Carolyn P. Meinel Hall of Shame
Hacking Guide Errata


> GUIDE TO (mostly) HARMLESS HACKING
> 
> Vol. 1 Number 3

> Newbie Note #2: Is your password easy to crack? If you have a shell
> account, you may change it with the command:
> 
>         passwd


'passwd' will not change my password on my ISP. However, if I
type 'yppasswd', it works just fine. You may want to qualify your
statements. If a system is running NIS it changes things. Running 'passwd'
will also be invalid on any system running OTPs (One Time Passwords), or
systems running with system AND individual passwords. I would also
imagine there are a few other cases where 'passwd' would not work.

'passwd' WILL work on standalone unix hosts without any distributed
password scheme.

> That means finger can look in any account. 
> 
> That means if it crashes, you may end up in root.


If a daemon like 'fingerd' received information it can't handle, and for
some weird reason crashes, it will NOT drop you into a root shell.

> Truly elite types will crack into a root account from finger and just
> leave immediately. They say the real rush of cracking comes from being 
> *able* to do anything to boring.ISP.net -- but refusing the temptation.


Hackers/crackers do not crack into a root account from finger. If a system
runs 'fingerd' in such a way that it hands user input to a Ph-style 
database, arbitrary commands may reach the shell. Even then, it relies
on the remote host to run fingerd as root, and for you to have sufficient
skill to code an exploit that will get the unchecked data to the 
system. Not only is that a bunch of "ifs" and "maybes", but several years
of security consulting and incident response and I have yet to see that.

> The bottom line is that any systems adminstrator that leaves the finger
> service running on his/her system is taking a major risk. If you are the
> user of an ISP that allows finger, ask yourself this question: is using
> it to advertise your existence across the Internet worth the risk?
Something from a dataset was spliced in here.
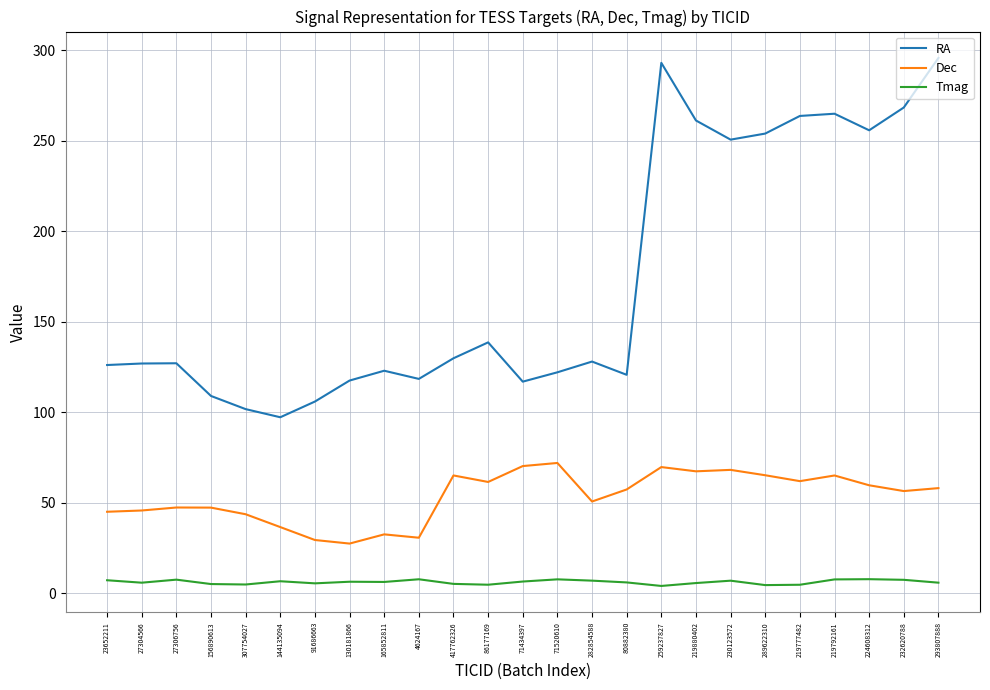

What is the sum of all Tmag values?

152.0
Major risk? It is obvious you have never done security assessment for a
computer system, and never done risk analysis for a network. Finger is
very low risk compared to other network services. Even if you finger
a machine and find out all the users, who is on, machine load, uptime,
and whatever else, what good will that do you unless you revert to
password guessing? Knowing home directories and system paths can be helpful
when writing specific remote attacks that call programs. Knowing user
names and personal information is good for social engineering style
attacks. Running replacement versions of fingerd like 'ffingerd' offer
increased security, user discretion for queries, and detailed logging
of all finger activity.


Now, after all that finger fun, you did not mention a few things.
With finger, we can also possibly use it for a lot of fun on our local
machines (legal or not). There are a few known bugs about finger where
a user can make it execute arbitrary commands as root. Another bug
exists where we can append to any file. Wouldn't it be fun to tell the
admin of a system how you hacked him or her by adding something to the
MOTD? There are also several finger related bugs where we can read any
file on the system via sym-links. To top it off, there is a known bug
where finger can completely crash the machine causing a DOS attack of
sorts.

As for remote finger, you didn't really get into 'finger @@' or
"finger diverting" (using one site to finger another for you). You
really should be thorough and least mention these other things to give
your 'students' an idea of the grand scope.